Dr. Harvey Max Chochinov, Head of Psychosocial Oncology at CancerCare Manitoba, and member of the Department of Psychiatry, University of Manitoba, drew from a study on dignity that involved 50 patients with advanced terminal cancer. The study highlighted a broad range of issues that can impact on a patient’s sense of personal dignity.
“Dignity-conserving care needs to be a standard of palliative care for all patients nearing death. Such care should encompass a broad range of interventions, based on an understanding of the many sources of distress that may affect a patient’s sense of dignity.” Chochinov said.
Dignity has a unique meaning for each patient and his or her family. Clinicians must identify the source of a patient’s sense of dignity in order to provide comprehensive, empathetic end-of-life care. The model of dignity offered in the study provides a framework by which clinicians can pursue this task, and expand therapeutic options to ensure that dying with dignity is an explicitly targeted outcome.
“The ‘death with dignity’ research by Dr. Chochinov and colleagues clarifies the individual-specific contributors to the dying person’s sense of well being, and suggests relevant types of support care. It should open the door for improved care and lessened suffering at the end of life,” remarked Canada’s pioneer and leading palliative care expert, Dr. Balfour Mount, Eric M. Flander’s Professor of Palliative Medicine at McGill University.
“Dignity-conserving care is comprised not only of what one does to patients, but how one sees patients. Finding ways to remind the dying of their continued value and worth is so much a part of what it means to comfort the dying,” Chochinov explained. When patients are seen, and know that those who care for them see them as being worthy of honor and esteem, dignity is more likely to be maintained.
Practical tools include dignity psychotherapy
The study provides model interventions to deal with end-of-life concerns most commonly experienced by dying patients. In addition to encouraging health care professionals to view their patients as individuals beyond their medical symptoms, practical tools for caregivers are provided.

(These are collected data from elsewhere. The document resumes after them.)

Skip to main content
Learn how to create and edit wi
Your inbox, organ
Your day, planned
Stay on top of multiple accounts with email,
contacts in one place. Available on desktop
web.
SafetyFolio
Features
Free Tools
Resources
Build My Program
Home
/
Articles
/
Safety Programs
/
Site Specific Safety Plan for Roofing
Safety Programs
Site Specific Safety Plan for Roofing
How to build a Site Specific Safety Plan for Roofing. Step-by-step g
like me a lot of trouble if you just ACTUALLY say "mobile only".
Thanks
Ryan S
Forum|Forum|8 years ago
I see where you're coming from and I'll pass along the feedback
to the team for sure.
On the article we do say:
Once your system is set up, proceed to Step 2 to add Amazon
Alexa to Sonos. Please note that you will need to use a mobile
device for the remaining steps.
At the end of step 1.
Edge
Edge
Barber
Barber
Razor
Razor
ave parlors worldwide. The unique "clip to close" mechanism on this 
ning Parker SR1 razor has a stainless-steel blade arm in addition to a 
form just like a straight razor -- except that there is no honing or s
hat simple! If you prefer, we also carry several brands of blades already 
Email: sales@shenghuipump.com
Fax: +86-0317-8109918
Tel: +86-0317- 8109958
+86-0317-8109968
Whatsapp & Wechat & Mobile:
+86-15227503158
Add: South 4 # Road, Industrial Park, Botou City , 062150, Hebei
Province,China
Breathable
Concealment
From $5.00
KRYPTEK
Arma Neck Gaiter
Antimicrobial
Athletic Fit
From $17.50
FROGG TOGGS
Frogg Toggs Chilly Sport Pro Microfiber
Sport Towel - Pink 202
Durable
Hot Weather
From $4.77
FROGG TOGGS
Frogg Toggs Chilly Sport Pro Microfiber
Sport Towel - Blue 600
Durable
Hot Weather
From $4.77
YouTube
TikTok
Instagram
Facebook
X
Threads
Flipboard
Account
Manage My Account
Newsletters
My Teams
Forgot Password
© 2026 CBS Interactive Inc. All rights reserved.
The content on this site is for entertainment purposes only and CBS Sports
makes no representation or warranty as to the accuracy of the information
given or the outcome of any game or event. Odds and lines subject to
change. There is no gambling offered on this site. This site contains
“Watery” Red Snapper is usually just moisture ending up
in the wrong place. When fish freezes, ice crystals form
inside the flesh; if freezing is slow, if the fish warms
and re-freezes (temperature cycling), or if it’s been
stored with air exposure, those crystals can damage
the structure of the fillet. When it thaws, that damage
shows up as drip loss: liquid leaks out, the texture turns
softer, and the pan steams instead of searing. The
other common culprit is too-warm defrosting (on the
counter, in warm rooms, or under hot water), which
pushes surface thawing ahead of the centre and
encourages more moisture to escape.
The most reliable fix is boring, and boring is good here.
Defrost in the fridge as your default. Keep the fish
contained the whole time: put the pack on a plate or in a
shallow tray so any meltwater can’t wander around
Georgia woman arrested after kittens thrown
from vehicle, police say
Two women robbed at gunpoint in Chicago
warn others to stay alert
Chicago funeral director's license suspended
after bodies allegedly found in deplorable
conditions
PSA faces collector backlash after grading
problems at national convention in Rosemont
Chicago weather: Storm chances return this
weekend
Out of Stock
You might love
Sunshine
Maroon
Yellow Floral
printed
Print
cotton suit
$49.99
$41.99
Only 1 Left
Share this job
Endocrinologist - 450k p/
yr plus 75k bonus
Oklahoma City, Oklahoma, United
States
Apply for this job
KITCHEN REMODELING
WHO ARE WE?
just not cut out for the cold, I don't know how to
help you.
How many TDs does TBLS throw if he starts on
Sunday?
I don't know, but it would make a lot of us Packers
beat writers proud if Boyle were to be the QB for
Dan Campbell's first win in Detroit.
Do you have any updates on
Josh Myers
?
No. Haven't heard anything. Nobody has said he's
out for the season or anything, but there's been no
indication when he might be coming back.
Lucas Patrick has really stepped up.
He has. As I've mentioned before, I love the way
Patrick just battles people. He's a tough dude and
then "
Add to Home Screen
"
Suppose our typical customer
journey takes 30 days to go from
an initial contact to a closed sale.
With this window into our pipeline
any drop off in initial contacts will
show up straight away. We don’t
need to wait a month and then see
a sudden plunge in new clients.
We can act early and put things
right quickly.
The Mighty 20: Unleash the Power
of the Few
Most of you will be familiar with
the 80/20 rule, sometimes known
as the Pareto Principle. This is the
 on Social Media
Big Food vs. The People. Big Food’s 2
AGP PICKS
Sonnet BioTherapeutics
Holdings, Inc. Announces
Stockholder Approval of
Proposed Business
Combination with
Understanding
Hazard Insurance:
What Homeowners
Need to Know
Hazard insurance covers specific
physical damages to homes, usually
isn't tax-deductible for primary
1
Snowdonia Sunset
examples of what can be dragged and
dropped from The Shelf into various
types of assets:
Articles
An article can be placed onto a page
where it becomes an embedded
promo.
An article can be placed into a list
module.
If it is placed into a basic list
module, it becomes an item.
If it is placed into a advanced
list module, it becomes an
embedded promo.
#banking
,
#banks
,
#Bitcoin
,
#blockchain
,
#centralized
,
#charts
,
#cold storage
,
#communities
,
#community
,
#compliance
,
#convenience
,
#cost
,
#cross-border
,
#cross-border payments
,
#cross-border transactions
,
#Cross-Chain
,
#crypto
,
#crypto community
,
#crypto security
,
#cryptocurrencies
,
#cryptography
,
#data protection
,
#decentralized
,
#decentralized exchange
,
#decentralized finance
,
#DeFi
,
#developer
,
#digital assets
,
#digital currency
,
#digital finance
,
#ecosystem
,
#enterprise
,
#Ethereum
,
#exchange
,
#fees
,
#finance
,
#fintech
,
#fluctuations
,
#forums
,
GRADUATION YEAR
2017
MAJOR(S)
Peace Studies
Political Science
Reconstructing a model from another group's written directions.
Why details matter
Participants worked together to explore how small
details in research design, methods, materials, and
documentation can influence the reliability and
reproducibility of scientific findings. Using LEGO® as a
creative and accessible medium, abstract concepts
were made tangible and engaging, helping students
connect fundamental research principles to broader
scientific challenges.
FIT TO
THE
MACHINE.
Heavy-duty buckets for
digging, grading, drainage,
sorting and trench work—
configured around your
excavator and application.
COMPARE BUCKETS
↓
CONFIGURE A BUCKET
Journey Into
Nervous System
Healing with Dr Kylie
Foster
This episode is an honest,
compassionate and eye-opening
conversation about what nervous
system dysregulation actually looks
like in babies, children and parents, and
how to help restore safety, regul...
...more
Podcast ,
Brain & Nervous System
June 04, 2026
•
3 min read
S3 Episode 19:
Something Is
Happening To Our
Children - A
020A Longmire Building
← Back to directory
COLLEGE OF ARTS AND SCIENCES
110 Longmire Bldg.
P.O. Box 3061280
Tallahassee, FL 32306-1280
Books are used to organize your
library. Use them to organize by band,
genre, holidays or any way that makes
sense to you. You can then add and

Some interventions include having patients participate in decision-making, encouraging the continuation of normal routines, and participating in “dignity psychotherapy”. One component of dignity psychotherapy helps dying patients create a record of their lives that can be left for family and friends.
This unique psychotherapy is presently being piloted in Perth, Australia and in Canada in Ottawa and Winnipeg, with initial promising results.
“Dignity psychotherapy is a very powerful experience. It gives dying patients the chance to participate in something that feels extremely meaningful, and to leave something important behind for those they love,” Dr. Chochinov explains.
“People facing a terminal prognosis deserve end-of-life care that honors their dignity. Research that offers a model to help palliative care workers offer this is a welcome move forward,” says Dr. Barb Whylie, Director, Cancer Control Programs, Canadian Cancer Society.
This study was supported by grants from the National Cancer Institute of Canada with funding from the Canadian Cancer Society, the American Foundation for Suicide Prevention, and the Open Society Institute, Project on Death in America.
CancerCare Manitoba, by an act of legislature, is responsible for cancer prevention, detection, care, research and education throughout Manitoba.
The mission of the Open Society Institute’s Project on Death in America is to understand and transform the culture and experience of dying and bereavement through funding initiatives in research and scholarship, and to foster innovations in the provision of care, public education, professional education, and public policy. The Open Society Institute, a private operating and grantmaking foundation, is part of the network of foundations, created and funded by George Soros, active in more than 50 countries around the world.